Assemblage

Assemblage (from French: agencement, “a collection of things which have been gathered together or assembled”) is an ontological framework that provides a bottom-up underlying structure for analyzing social complexity by emphasizing fluidity, exchangeability, and multiple functionalities through entities and their connectivity. Assemblage theory asserts that, within a body, the relationships of component parts are not stable and fixed; rather, they can be displaced and replaced within and among other bodies.

On the one hand an assemblage (for example, an assemblage of the book, A Thousand Plateaus, and a reader) is a ‘machinic assemblage’ of actions, passions and bodies reacting to one another (paper, print, binding, words, feelings and the turning of pages).

On the other, it is a ‘ collective assemblage of enunciation, ‘ (the meaning of the words of the book emerges in terms of the implicit assumptions that occur in the social field about variables in language use.

Both elements of the book-reader assembly produce different results in their interaction with other assemblages

assembly of book and hand tearing out pages to feed a fire or assembly of a reader inserted into esthetic assemblages inspired by the notion of ‘ becoming imperceptible ‘ to create an art work

Deleuze and Guattari deliberately designed A Thousand Plateaus to foster lines of flight in thinking — thought- movements that would creatively evolve in connection with the lines of flight of other thought-movements, producing new ways of thinking rather than territorialising into the recognizable grooves of what ‘passes’ for philosophical thought.

According to Deleuze and Guattari, representations follow already defined patterns; maps seek links or flight lines that are not readily perceptible to the prevailing majority.
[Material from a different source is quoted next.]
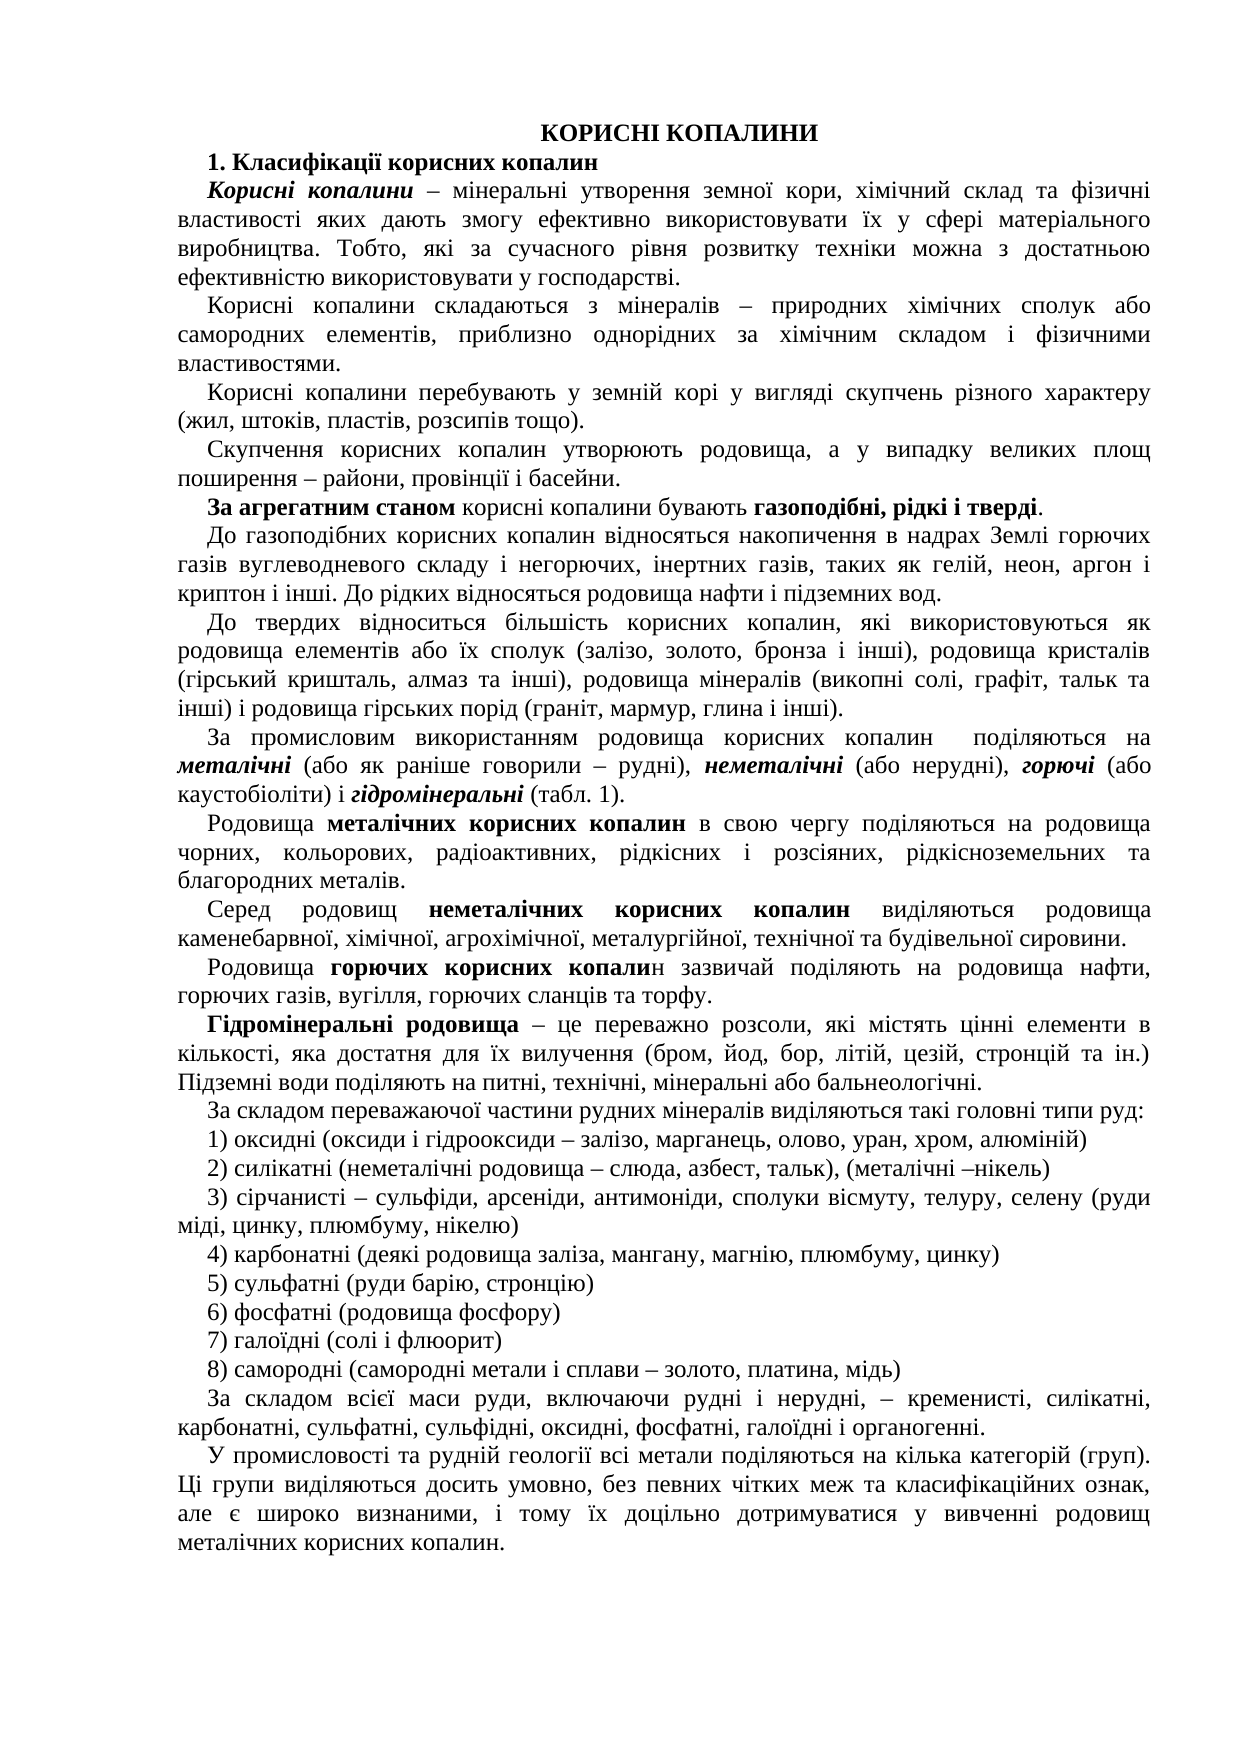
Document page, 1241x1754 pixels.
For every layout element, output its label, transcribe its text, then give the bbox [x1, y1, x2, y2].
As such, Deleuze and Guattari wrote their book as such a map, hoping to elicit further maps, rather than interpretations, from their readers.
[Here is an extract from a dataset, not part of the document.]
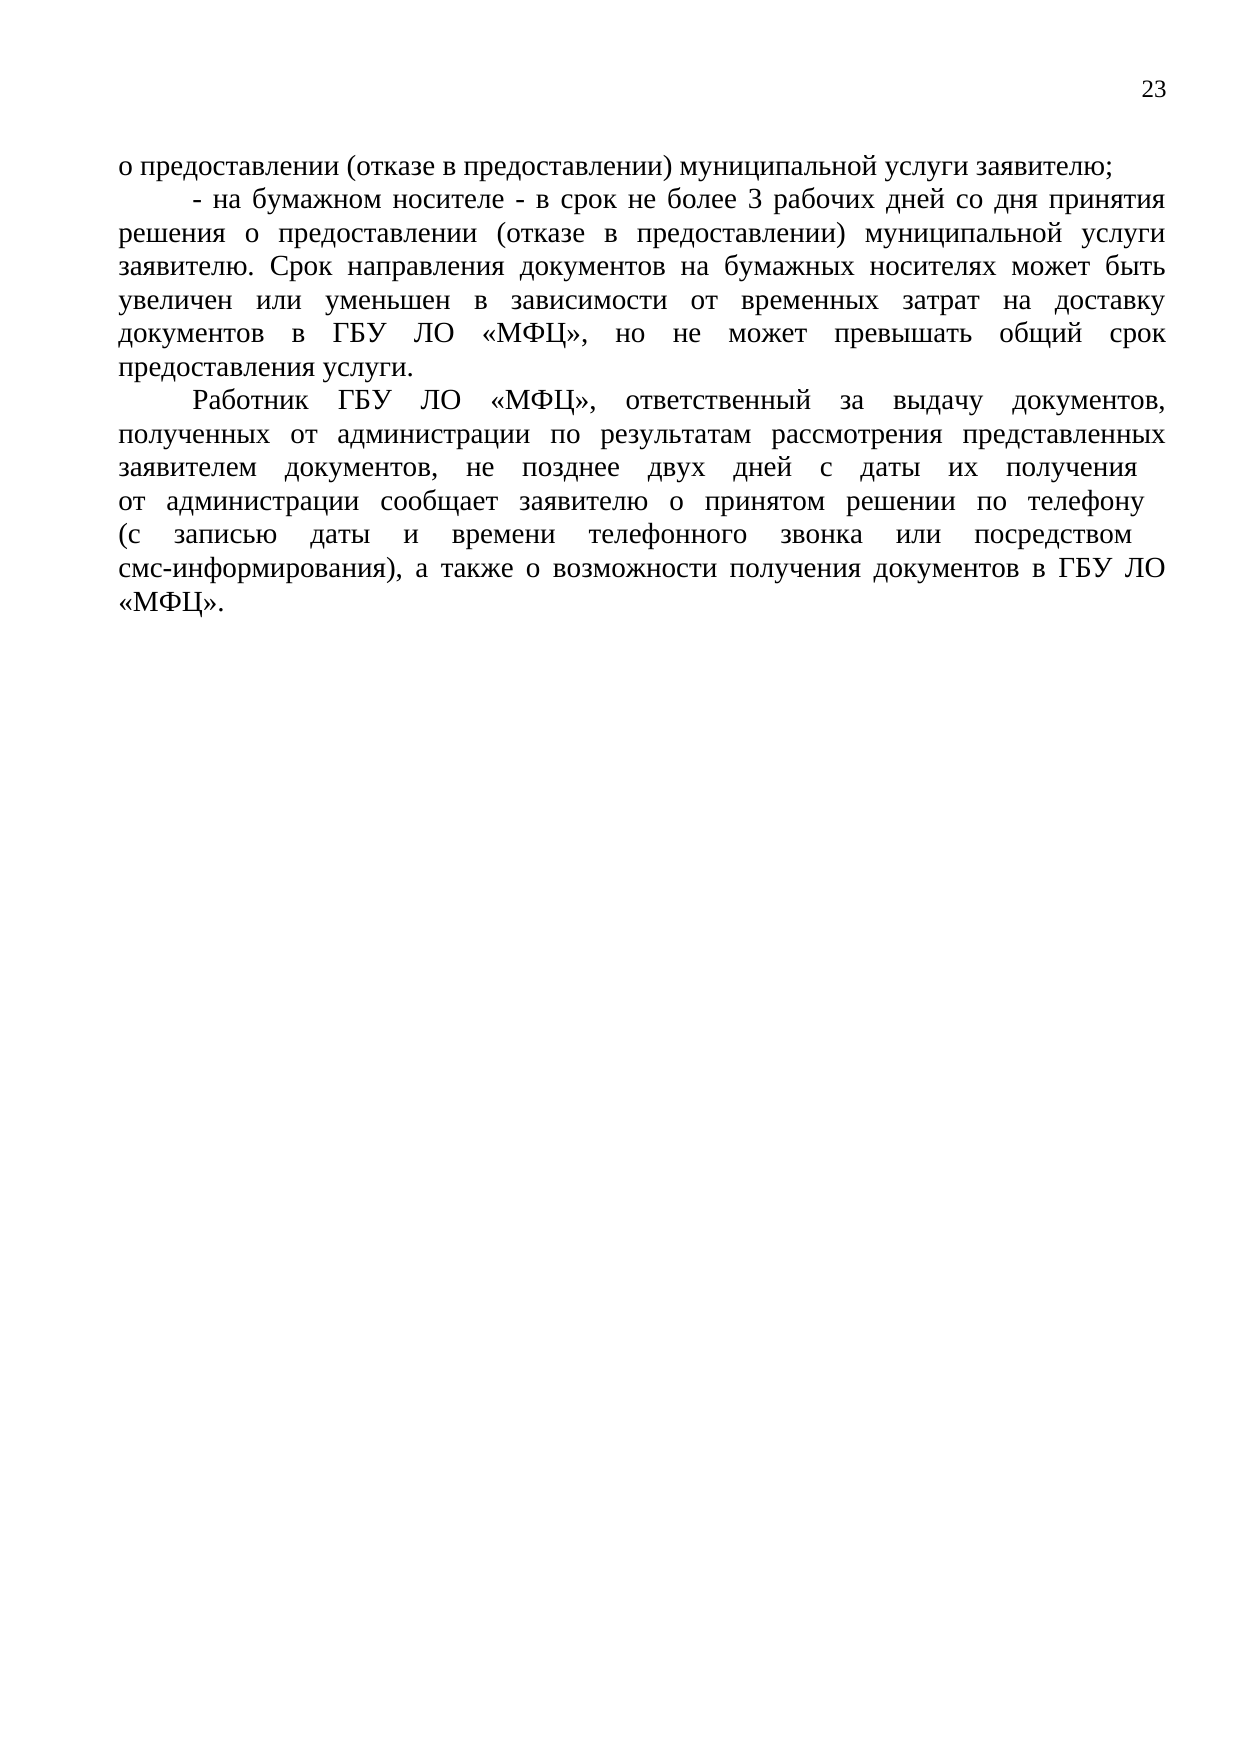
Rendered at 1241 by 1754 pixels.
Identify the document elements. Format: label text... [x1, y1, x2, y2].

text Работник ГБУ ЛО «МФЦ», ответственный за выдачу документов, полученных от администрации по результатам рассмотрения представленных заявителем документов, не позднее двух дней с даты их получения от администрации сообщает заявителю о принятом решении по телефону (с записью даты и времени телефонного звонка или посредством смс-информирования), а также о возможности получения документов в ГБУ ЛО «МФЦ». [118, 382, 1167, 617]
text - на бумажном носителе - в срок не более 3 рабочих дней со дня принятия решения о предоставлении (отказе в предоставлении) муниципальной услуги заявителю. Срок направления документов на бумажных носителях может быть увеличен или уменьшен в зависимости от временных затрат на доставку документов в ГБУ ЛО «МФЦ», но не может превышать общий срок предоставления услуги. [118, 181, 1167, 382]
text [118, 148, 1167, 181]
While Deleuze and Guattari clearly value flight lines that can connect with other lines in creatively productive ways leading to social transformations, they also warns us of their dangers. A flight line can become inefficient, result in regressive transformations, and even become highly rigid. And even if it succeeds in crossing the wall and getting out of the black hole, it may pose the danger of becoming just a line of destruction.